_TASK DESCRIPTION_
Read through the entries below and return each line with the word "center".
....
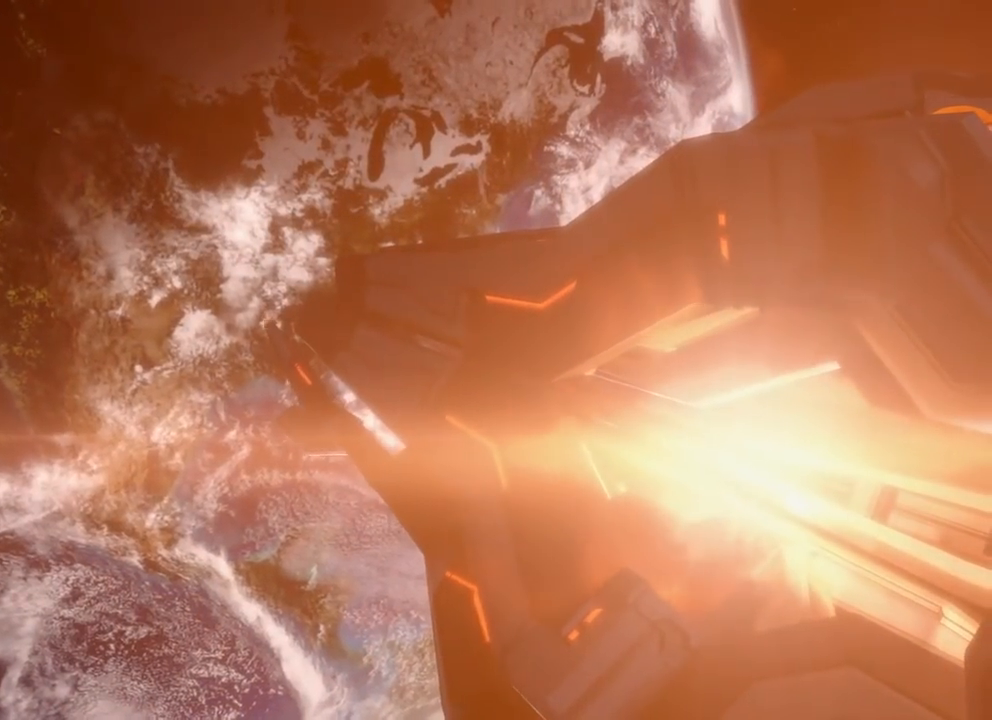
{"buttons": [], "left_stick": "center", "right_stick": "center", "events": [[166, "A", "down"], [233, "A", "up"]]}
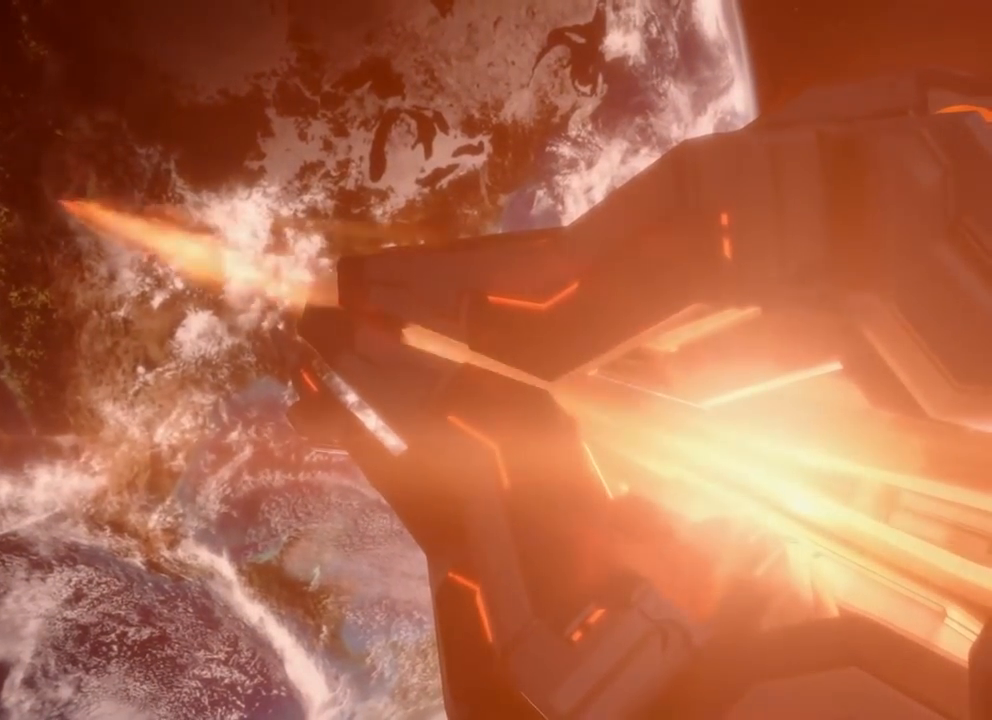
{"buttons": [], "left_stick": "center", "right_stick": "center", "events": [[234, "A", "down"], [317, "A", "up"]]}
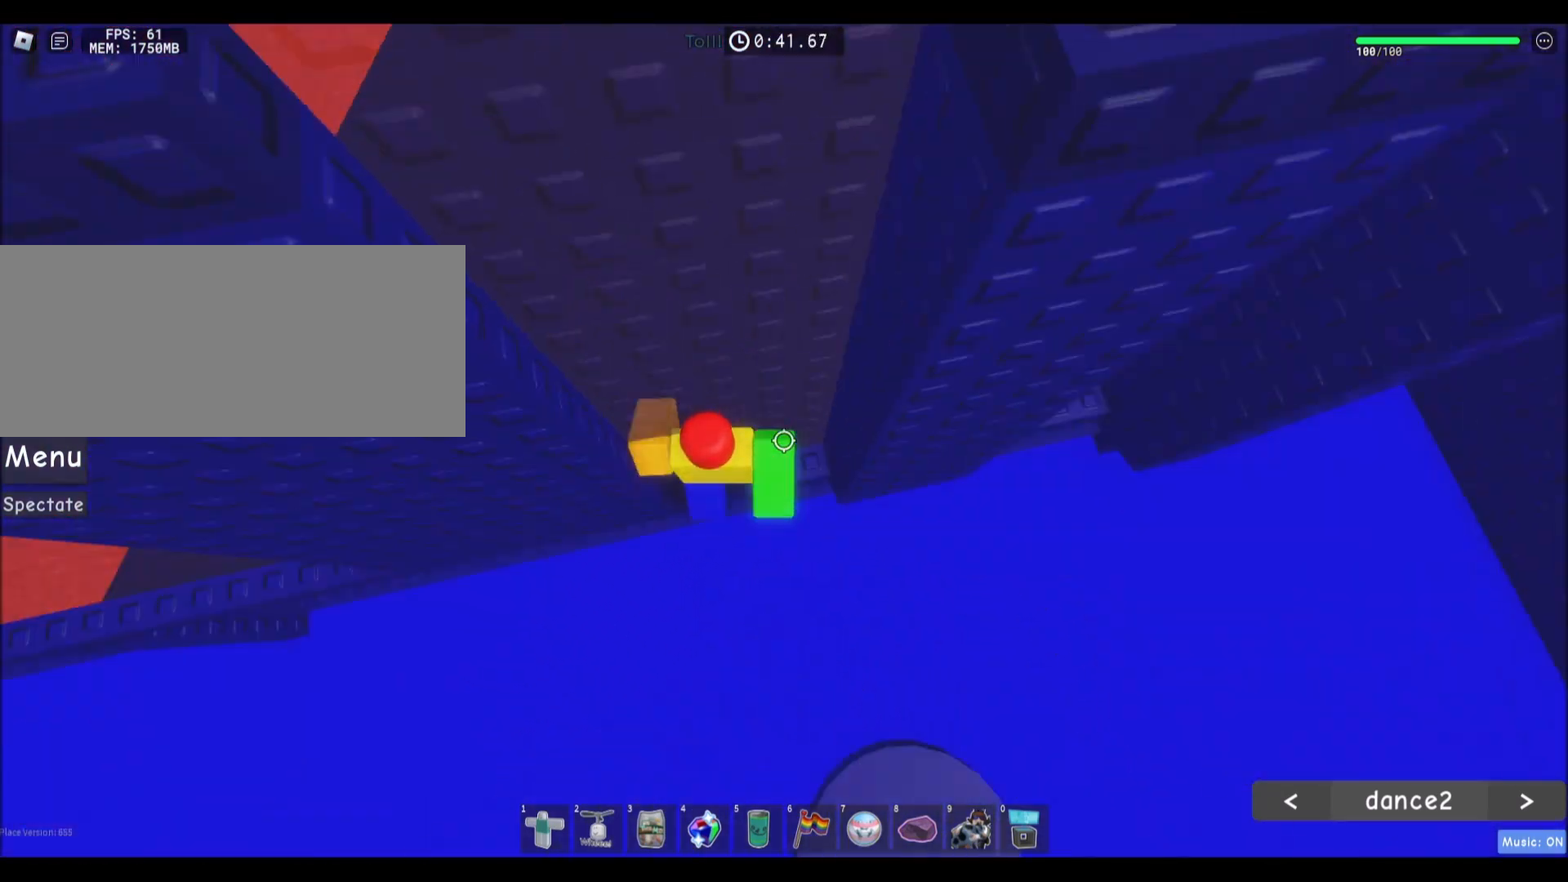
Gameplay with keyboard and mouse; each line is a JSON object with the keys and mouse buttons held at the frame after it. "events" lists presses ("down") and releases ("up") of "a", "ctrl", "d", "e", "f", "q", "r", "s", "shift", "space", "tab", "w", "mouse_left", "mouse_wheel", "mouse_right", "mouse_mb4" and "mouse_mb5" between this image and that frame as [ms after this image, input, new state], when the widget could be followed in between. "mouse_left", "mouse_wheel", "mouse_right", "mouse_mb4", "mouse_mb5" = the "left", "wheel", "right", "mb4", "mb5" buttons of the "mouse" list. No other keys are recorded. "wheel" means that the mouse wheel is clicked or scrolled. Mouse movement is not recorded.
{"keys": ["d", "space"], "mouse": [], "events": [[100, "d", "up"], [100, "w", "up"], [234, "d", "down"], [334, "space", "down"]]}
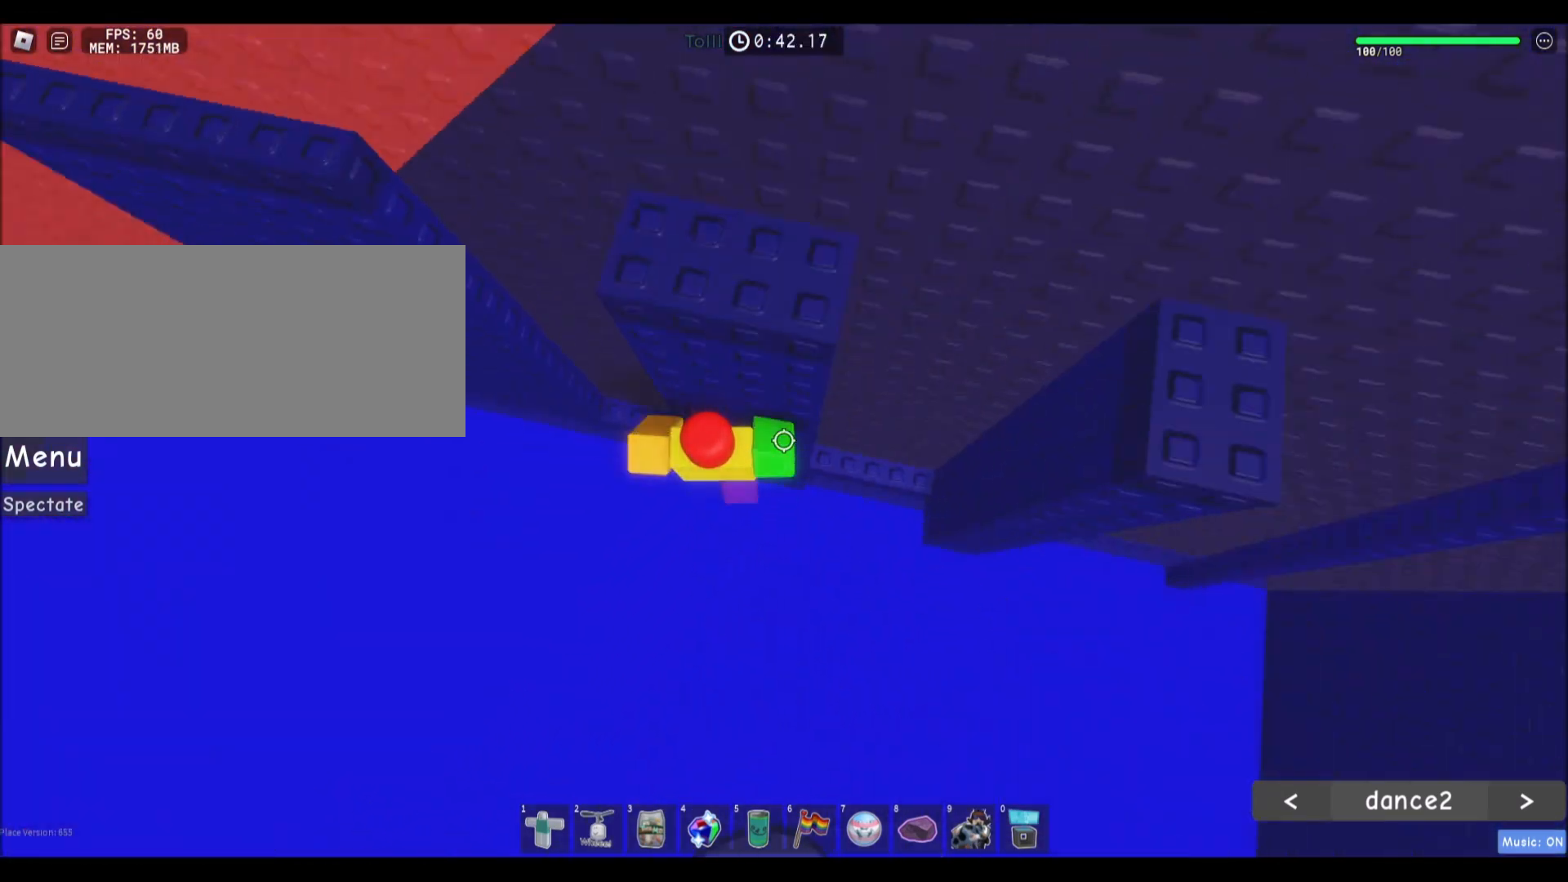
{"keys": [], "mouse": [], "events": [[66, "space", "up"], [233, "w", "down"], [367, "d", "up"], [467, "w", "up"]]}
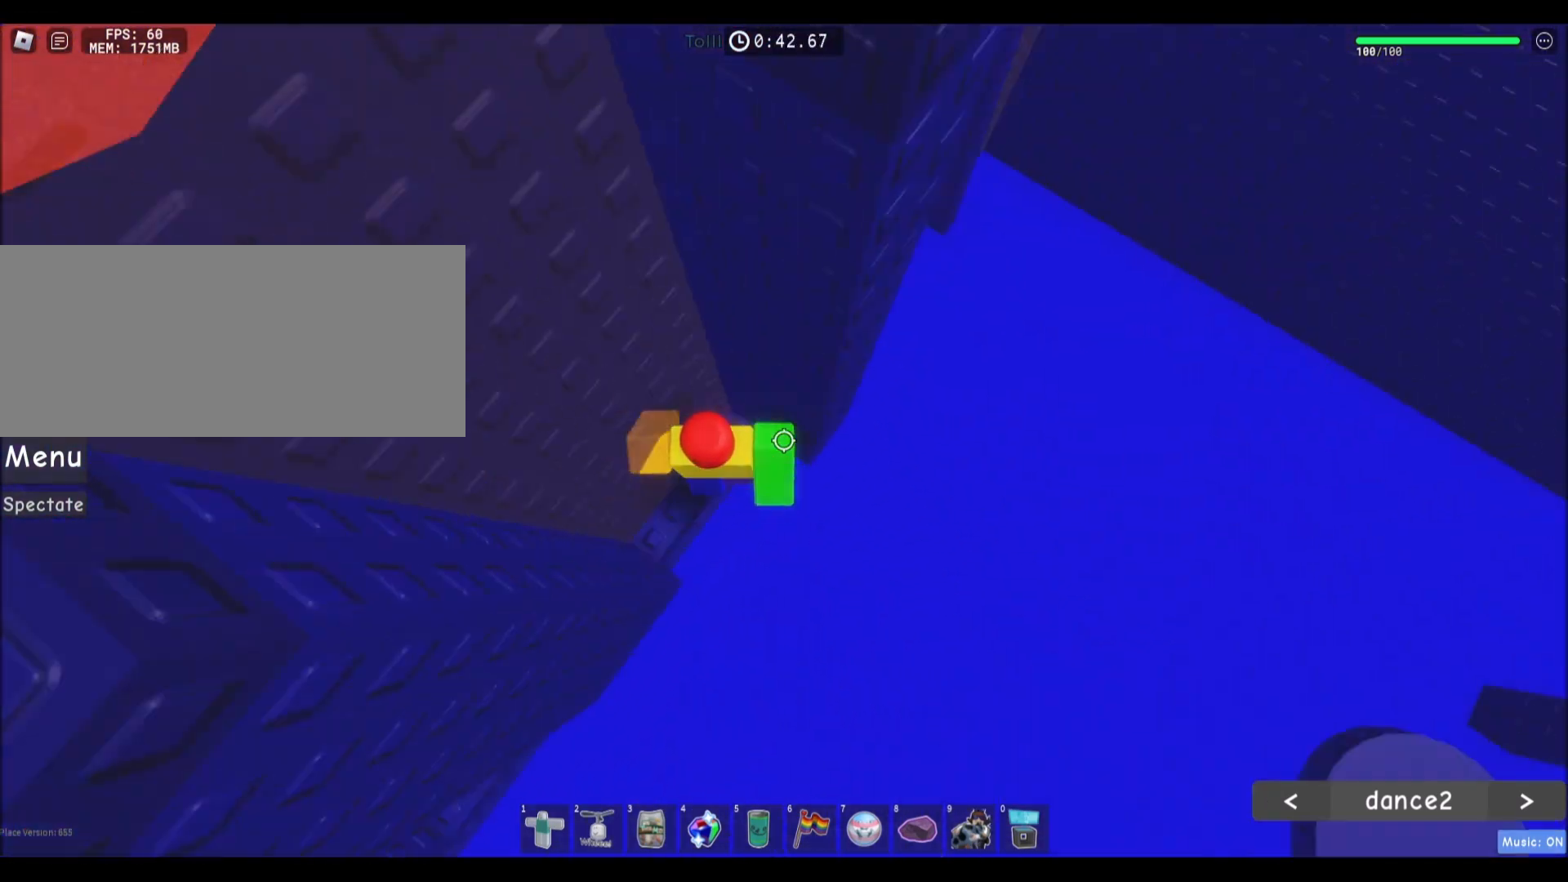
{"keys": ["d"], "mouse": [], "events": [[100, "d", "down"], [234, "space", "down"], [467, "space", "up"]]}
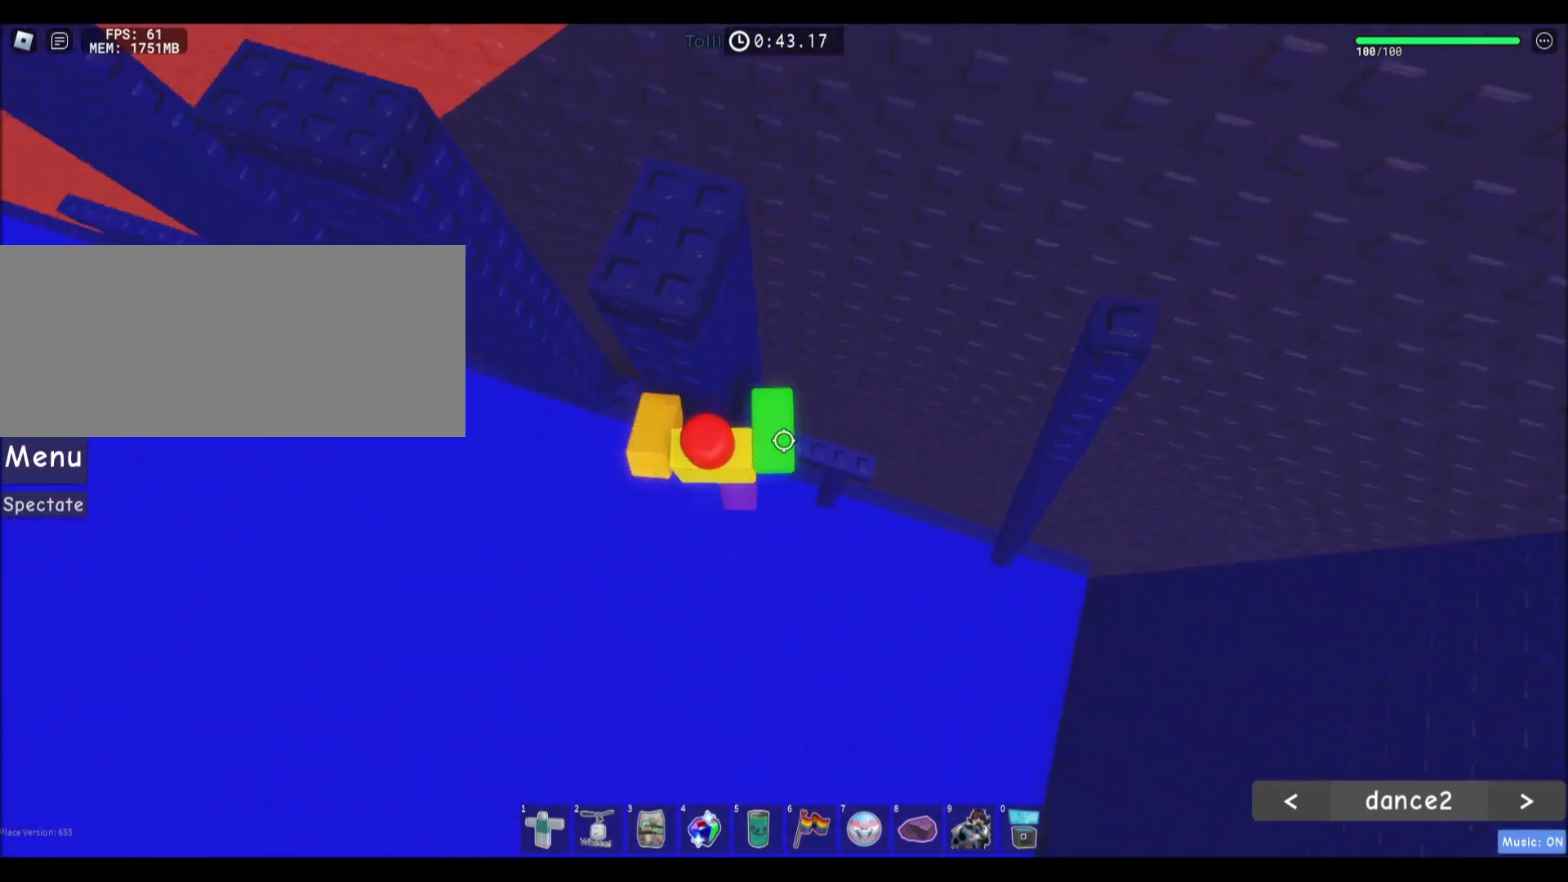
{"keys": ["d", "space"], "mouse": [], "events": [[33, "w", "down"], [367, "w", "up"], [500, "space", "down"]]}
....
_TASK RESPONSE_
{"buttons": [], "left_stick": "center", "right_stick": "center", "events": [[166, "A", "down"], [233, "A", "up"]]}
{"buttons": [], "left_stick": "center", "right_stick": "center", "events": [[234, "A", "down"], [317, "A", "up"]]}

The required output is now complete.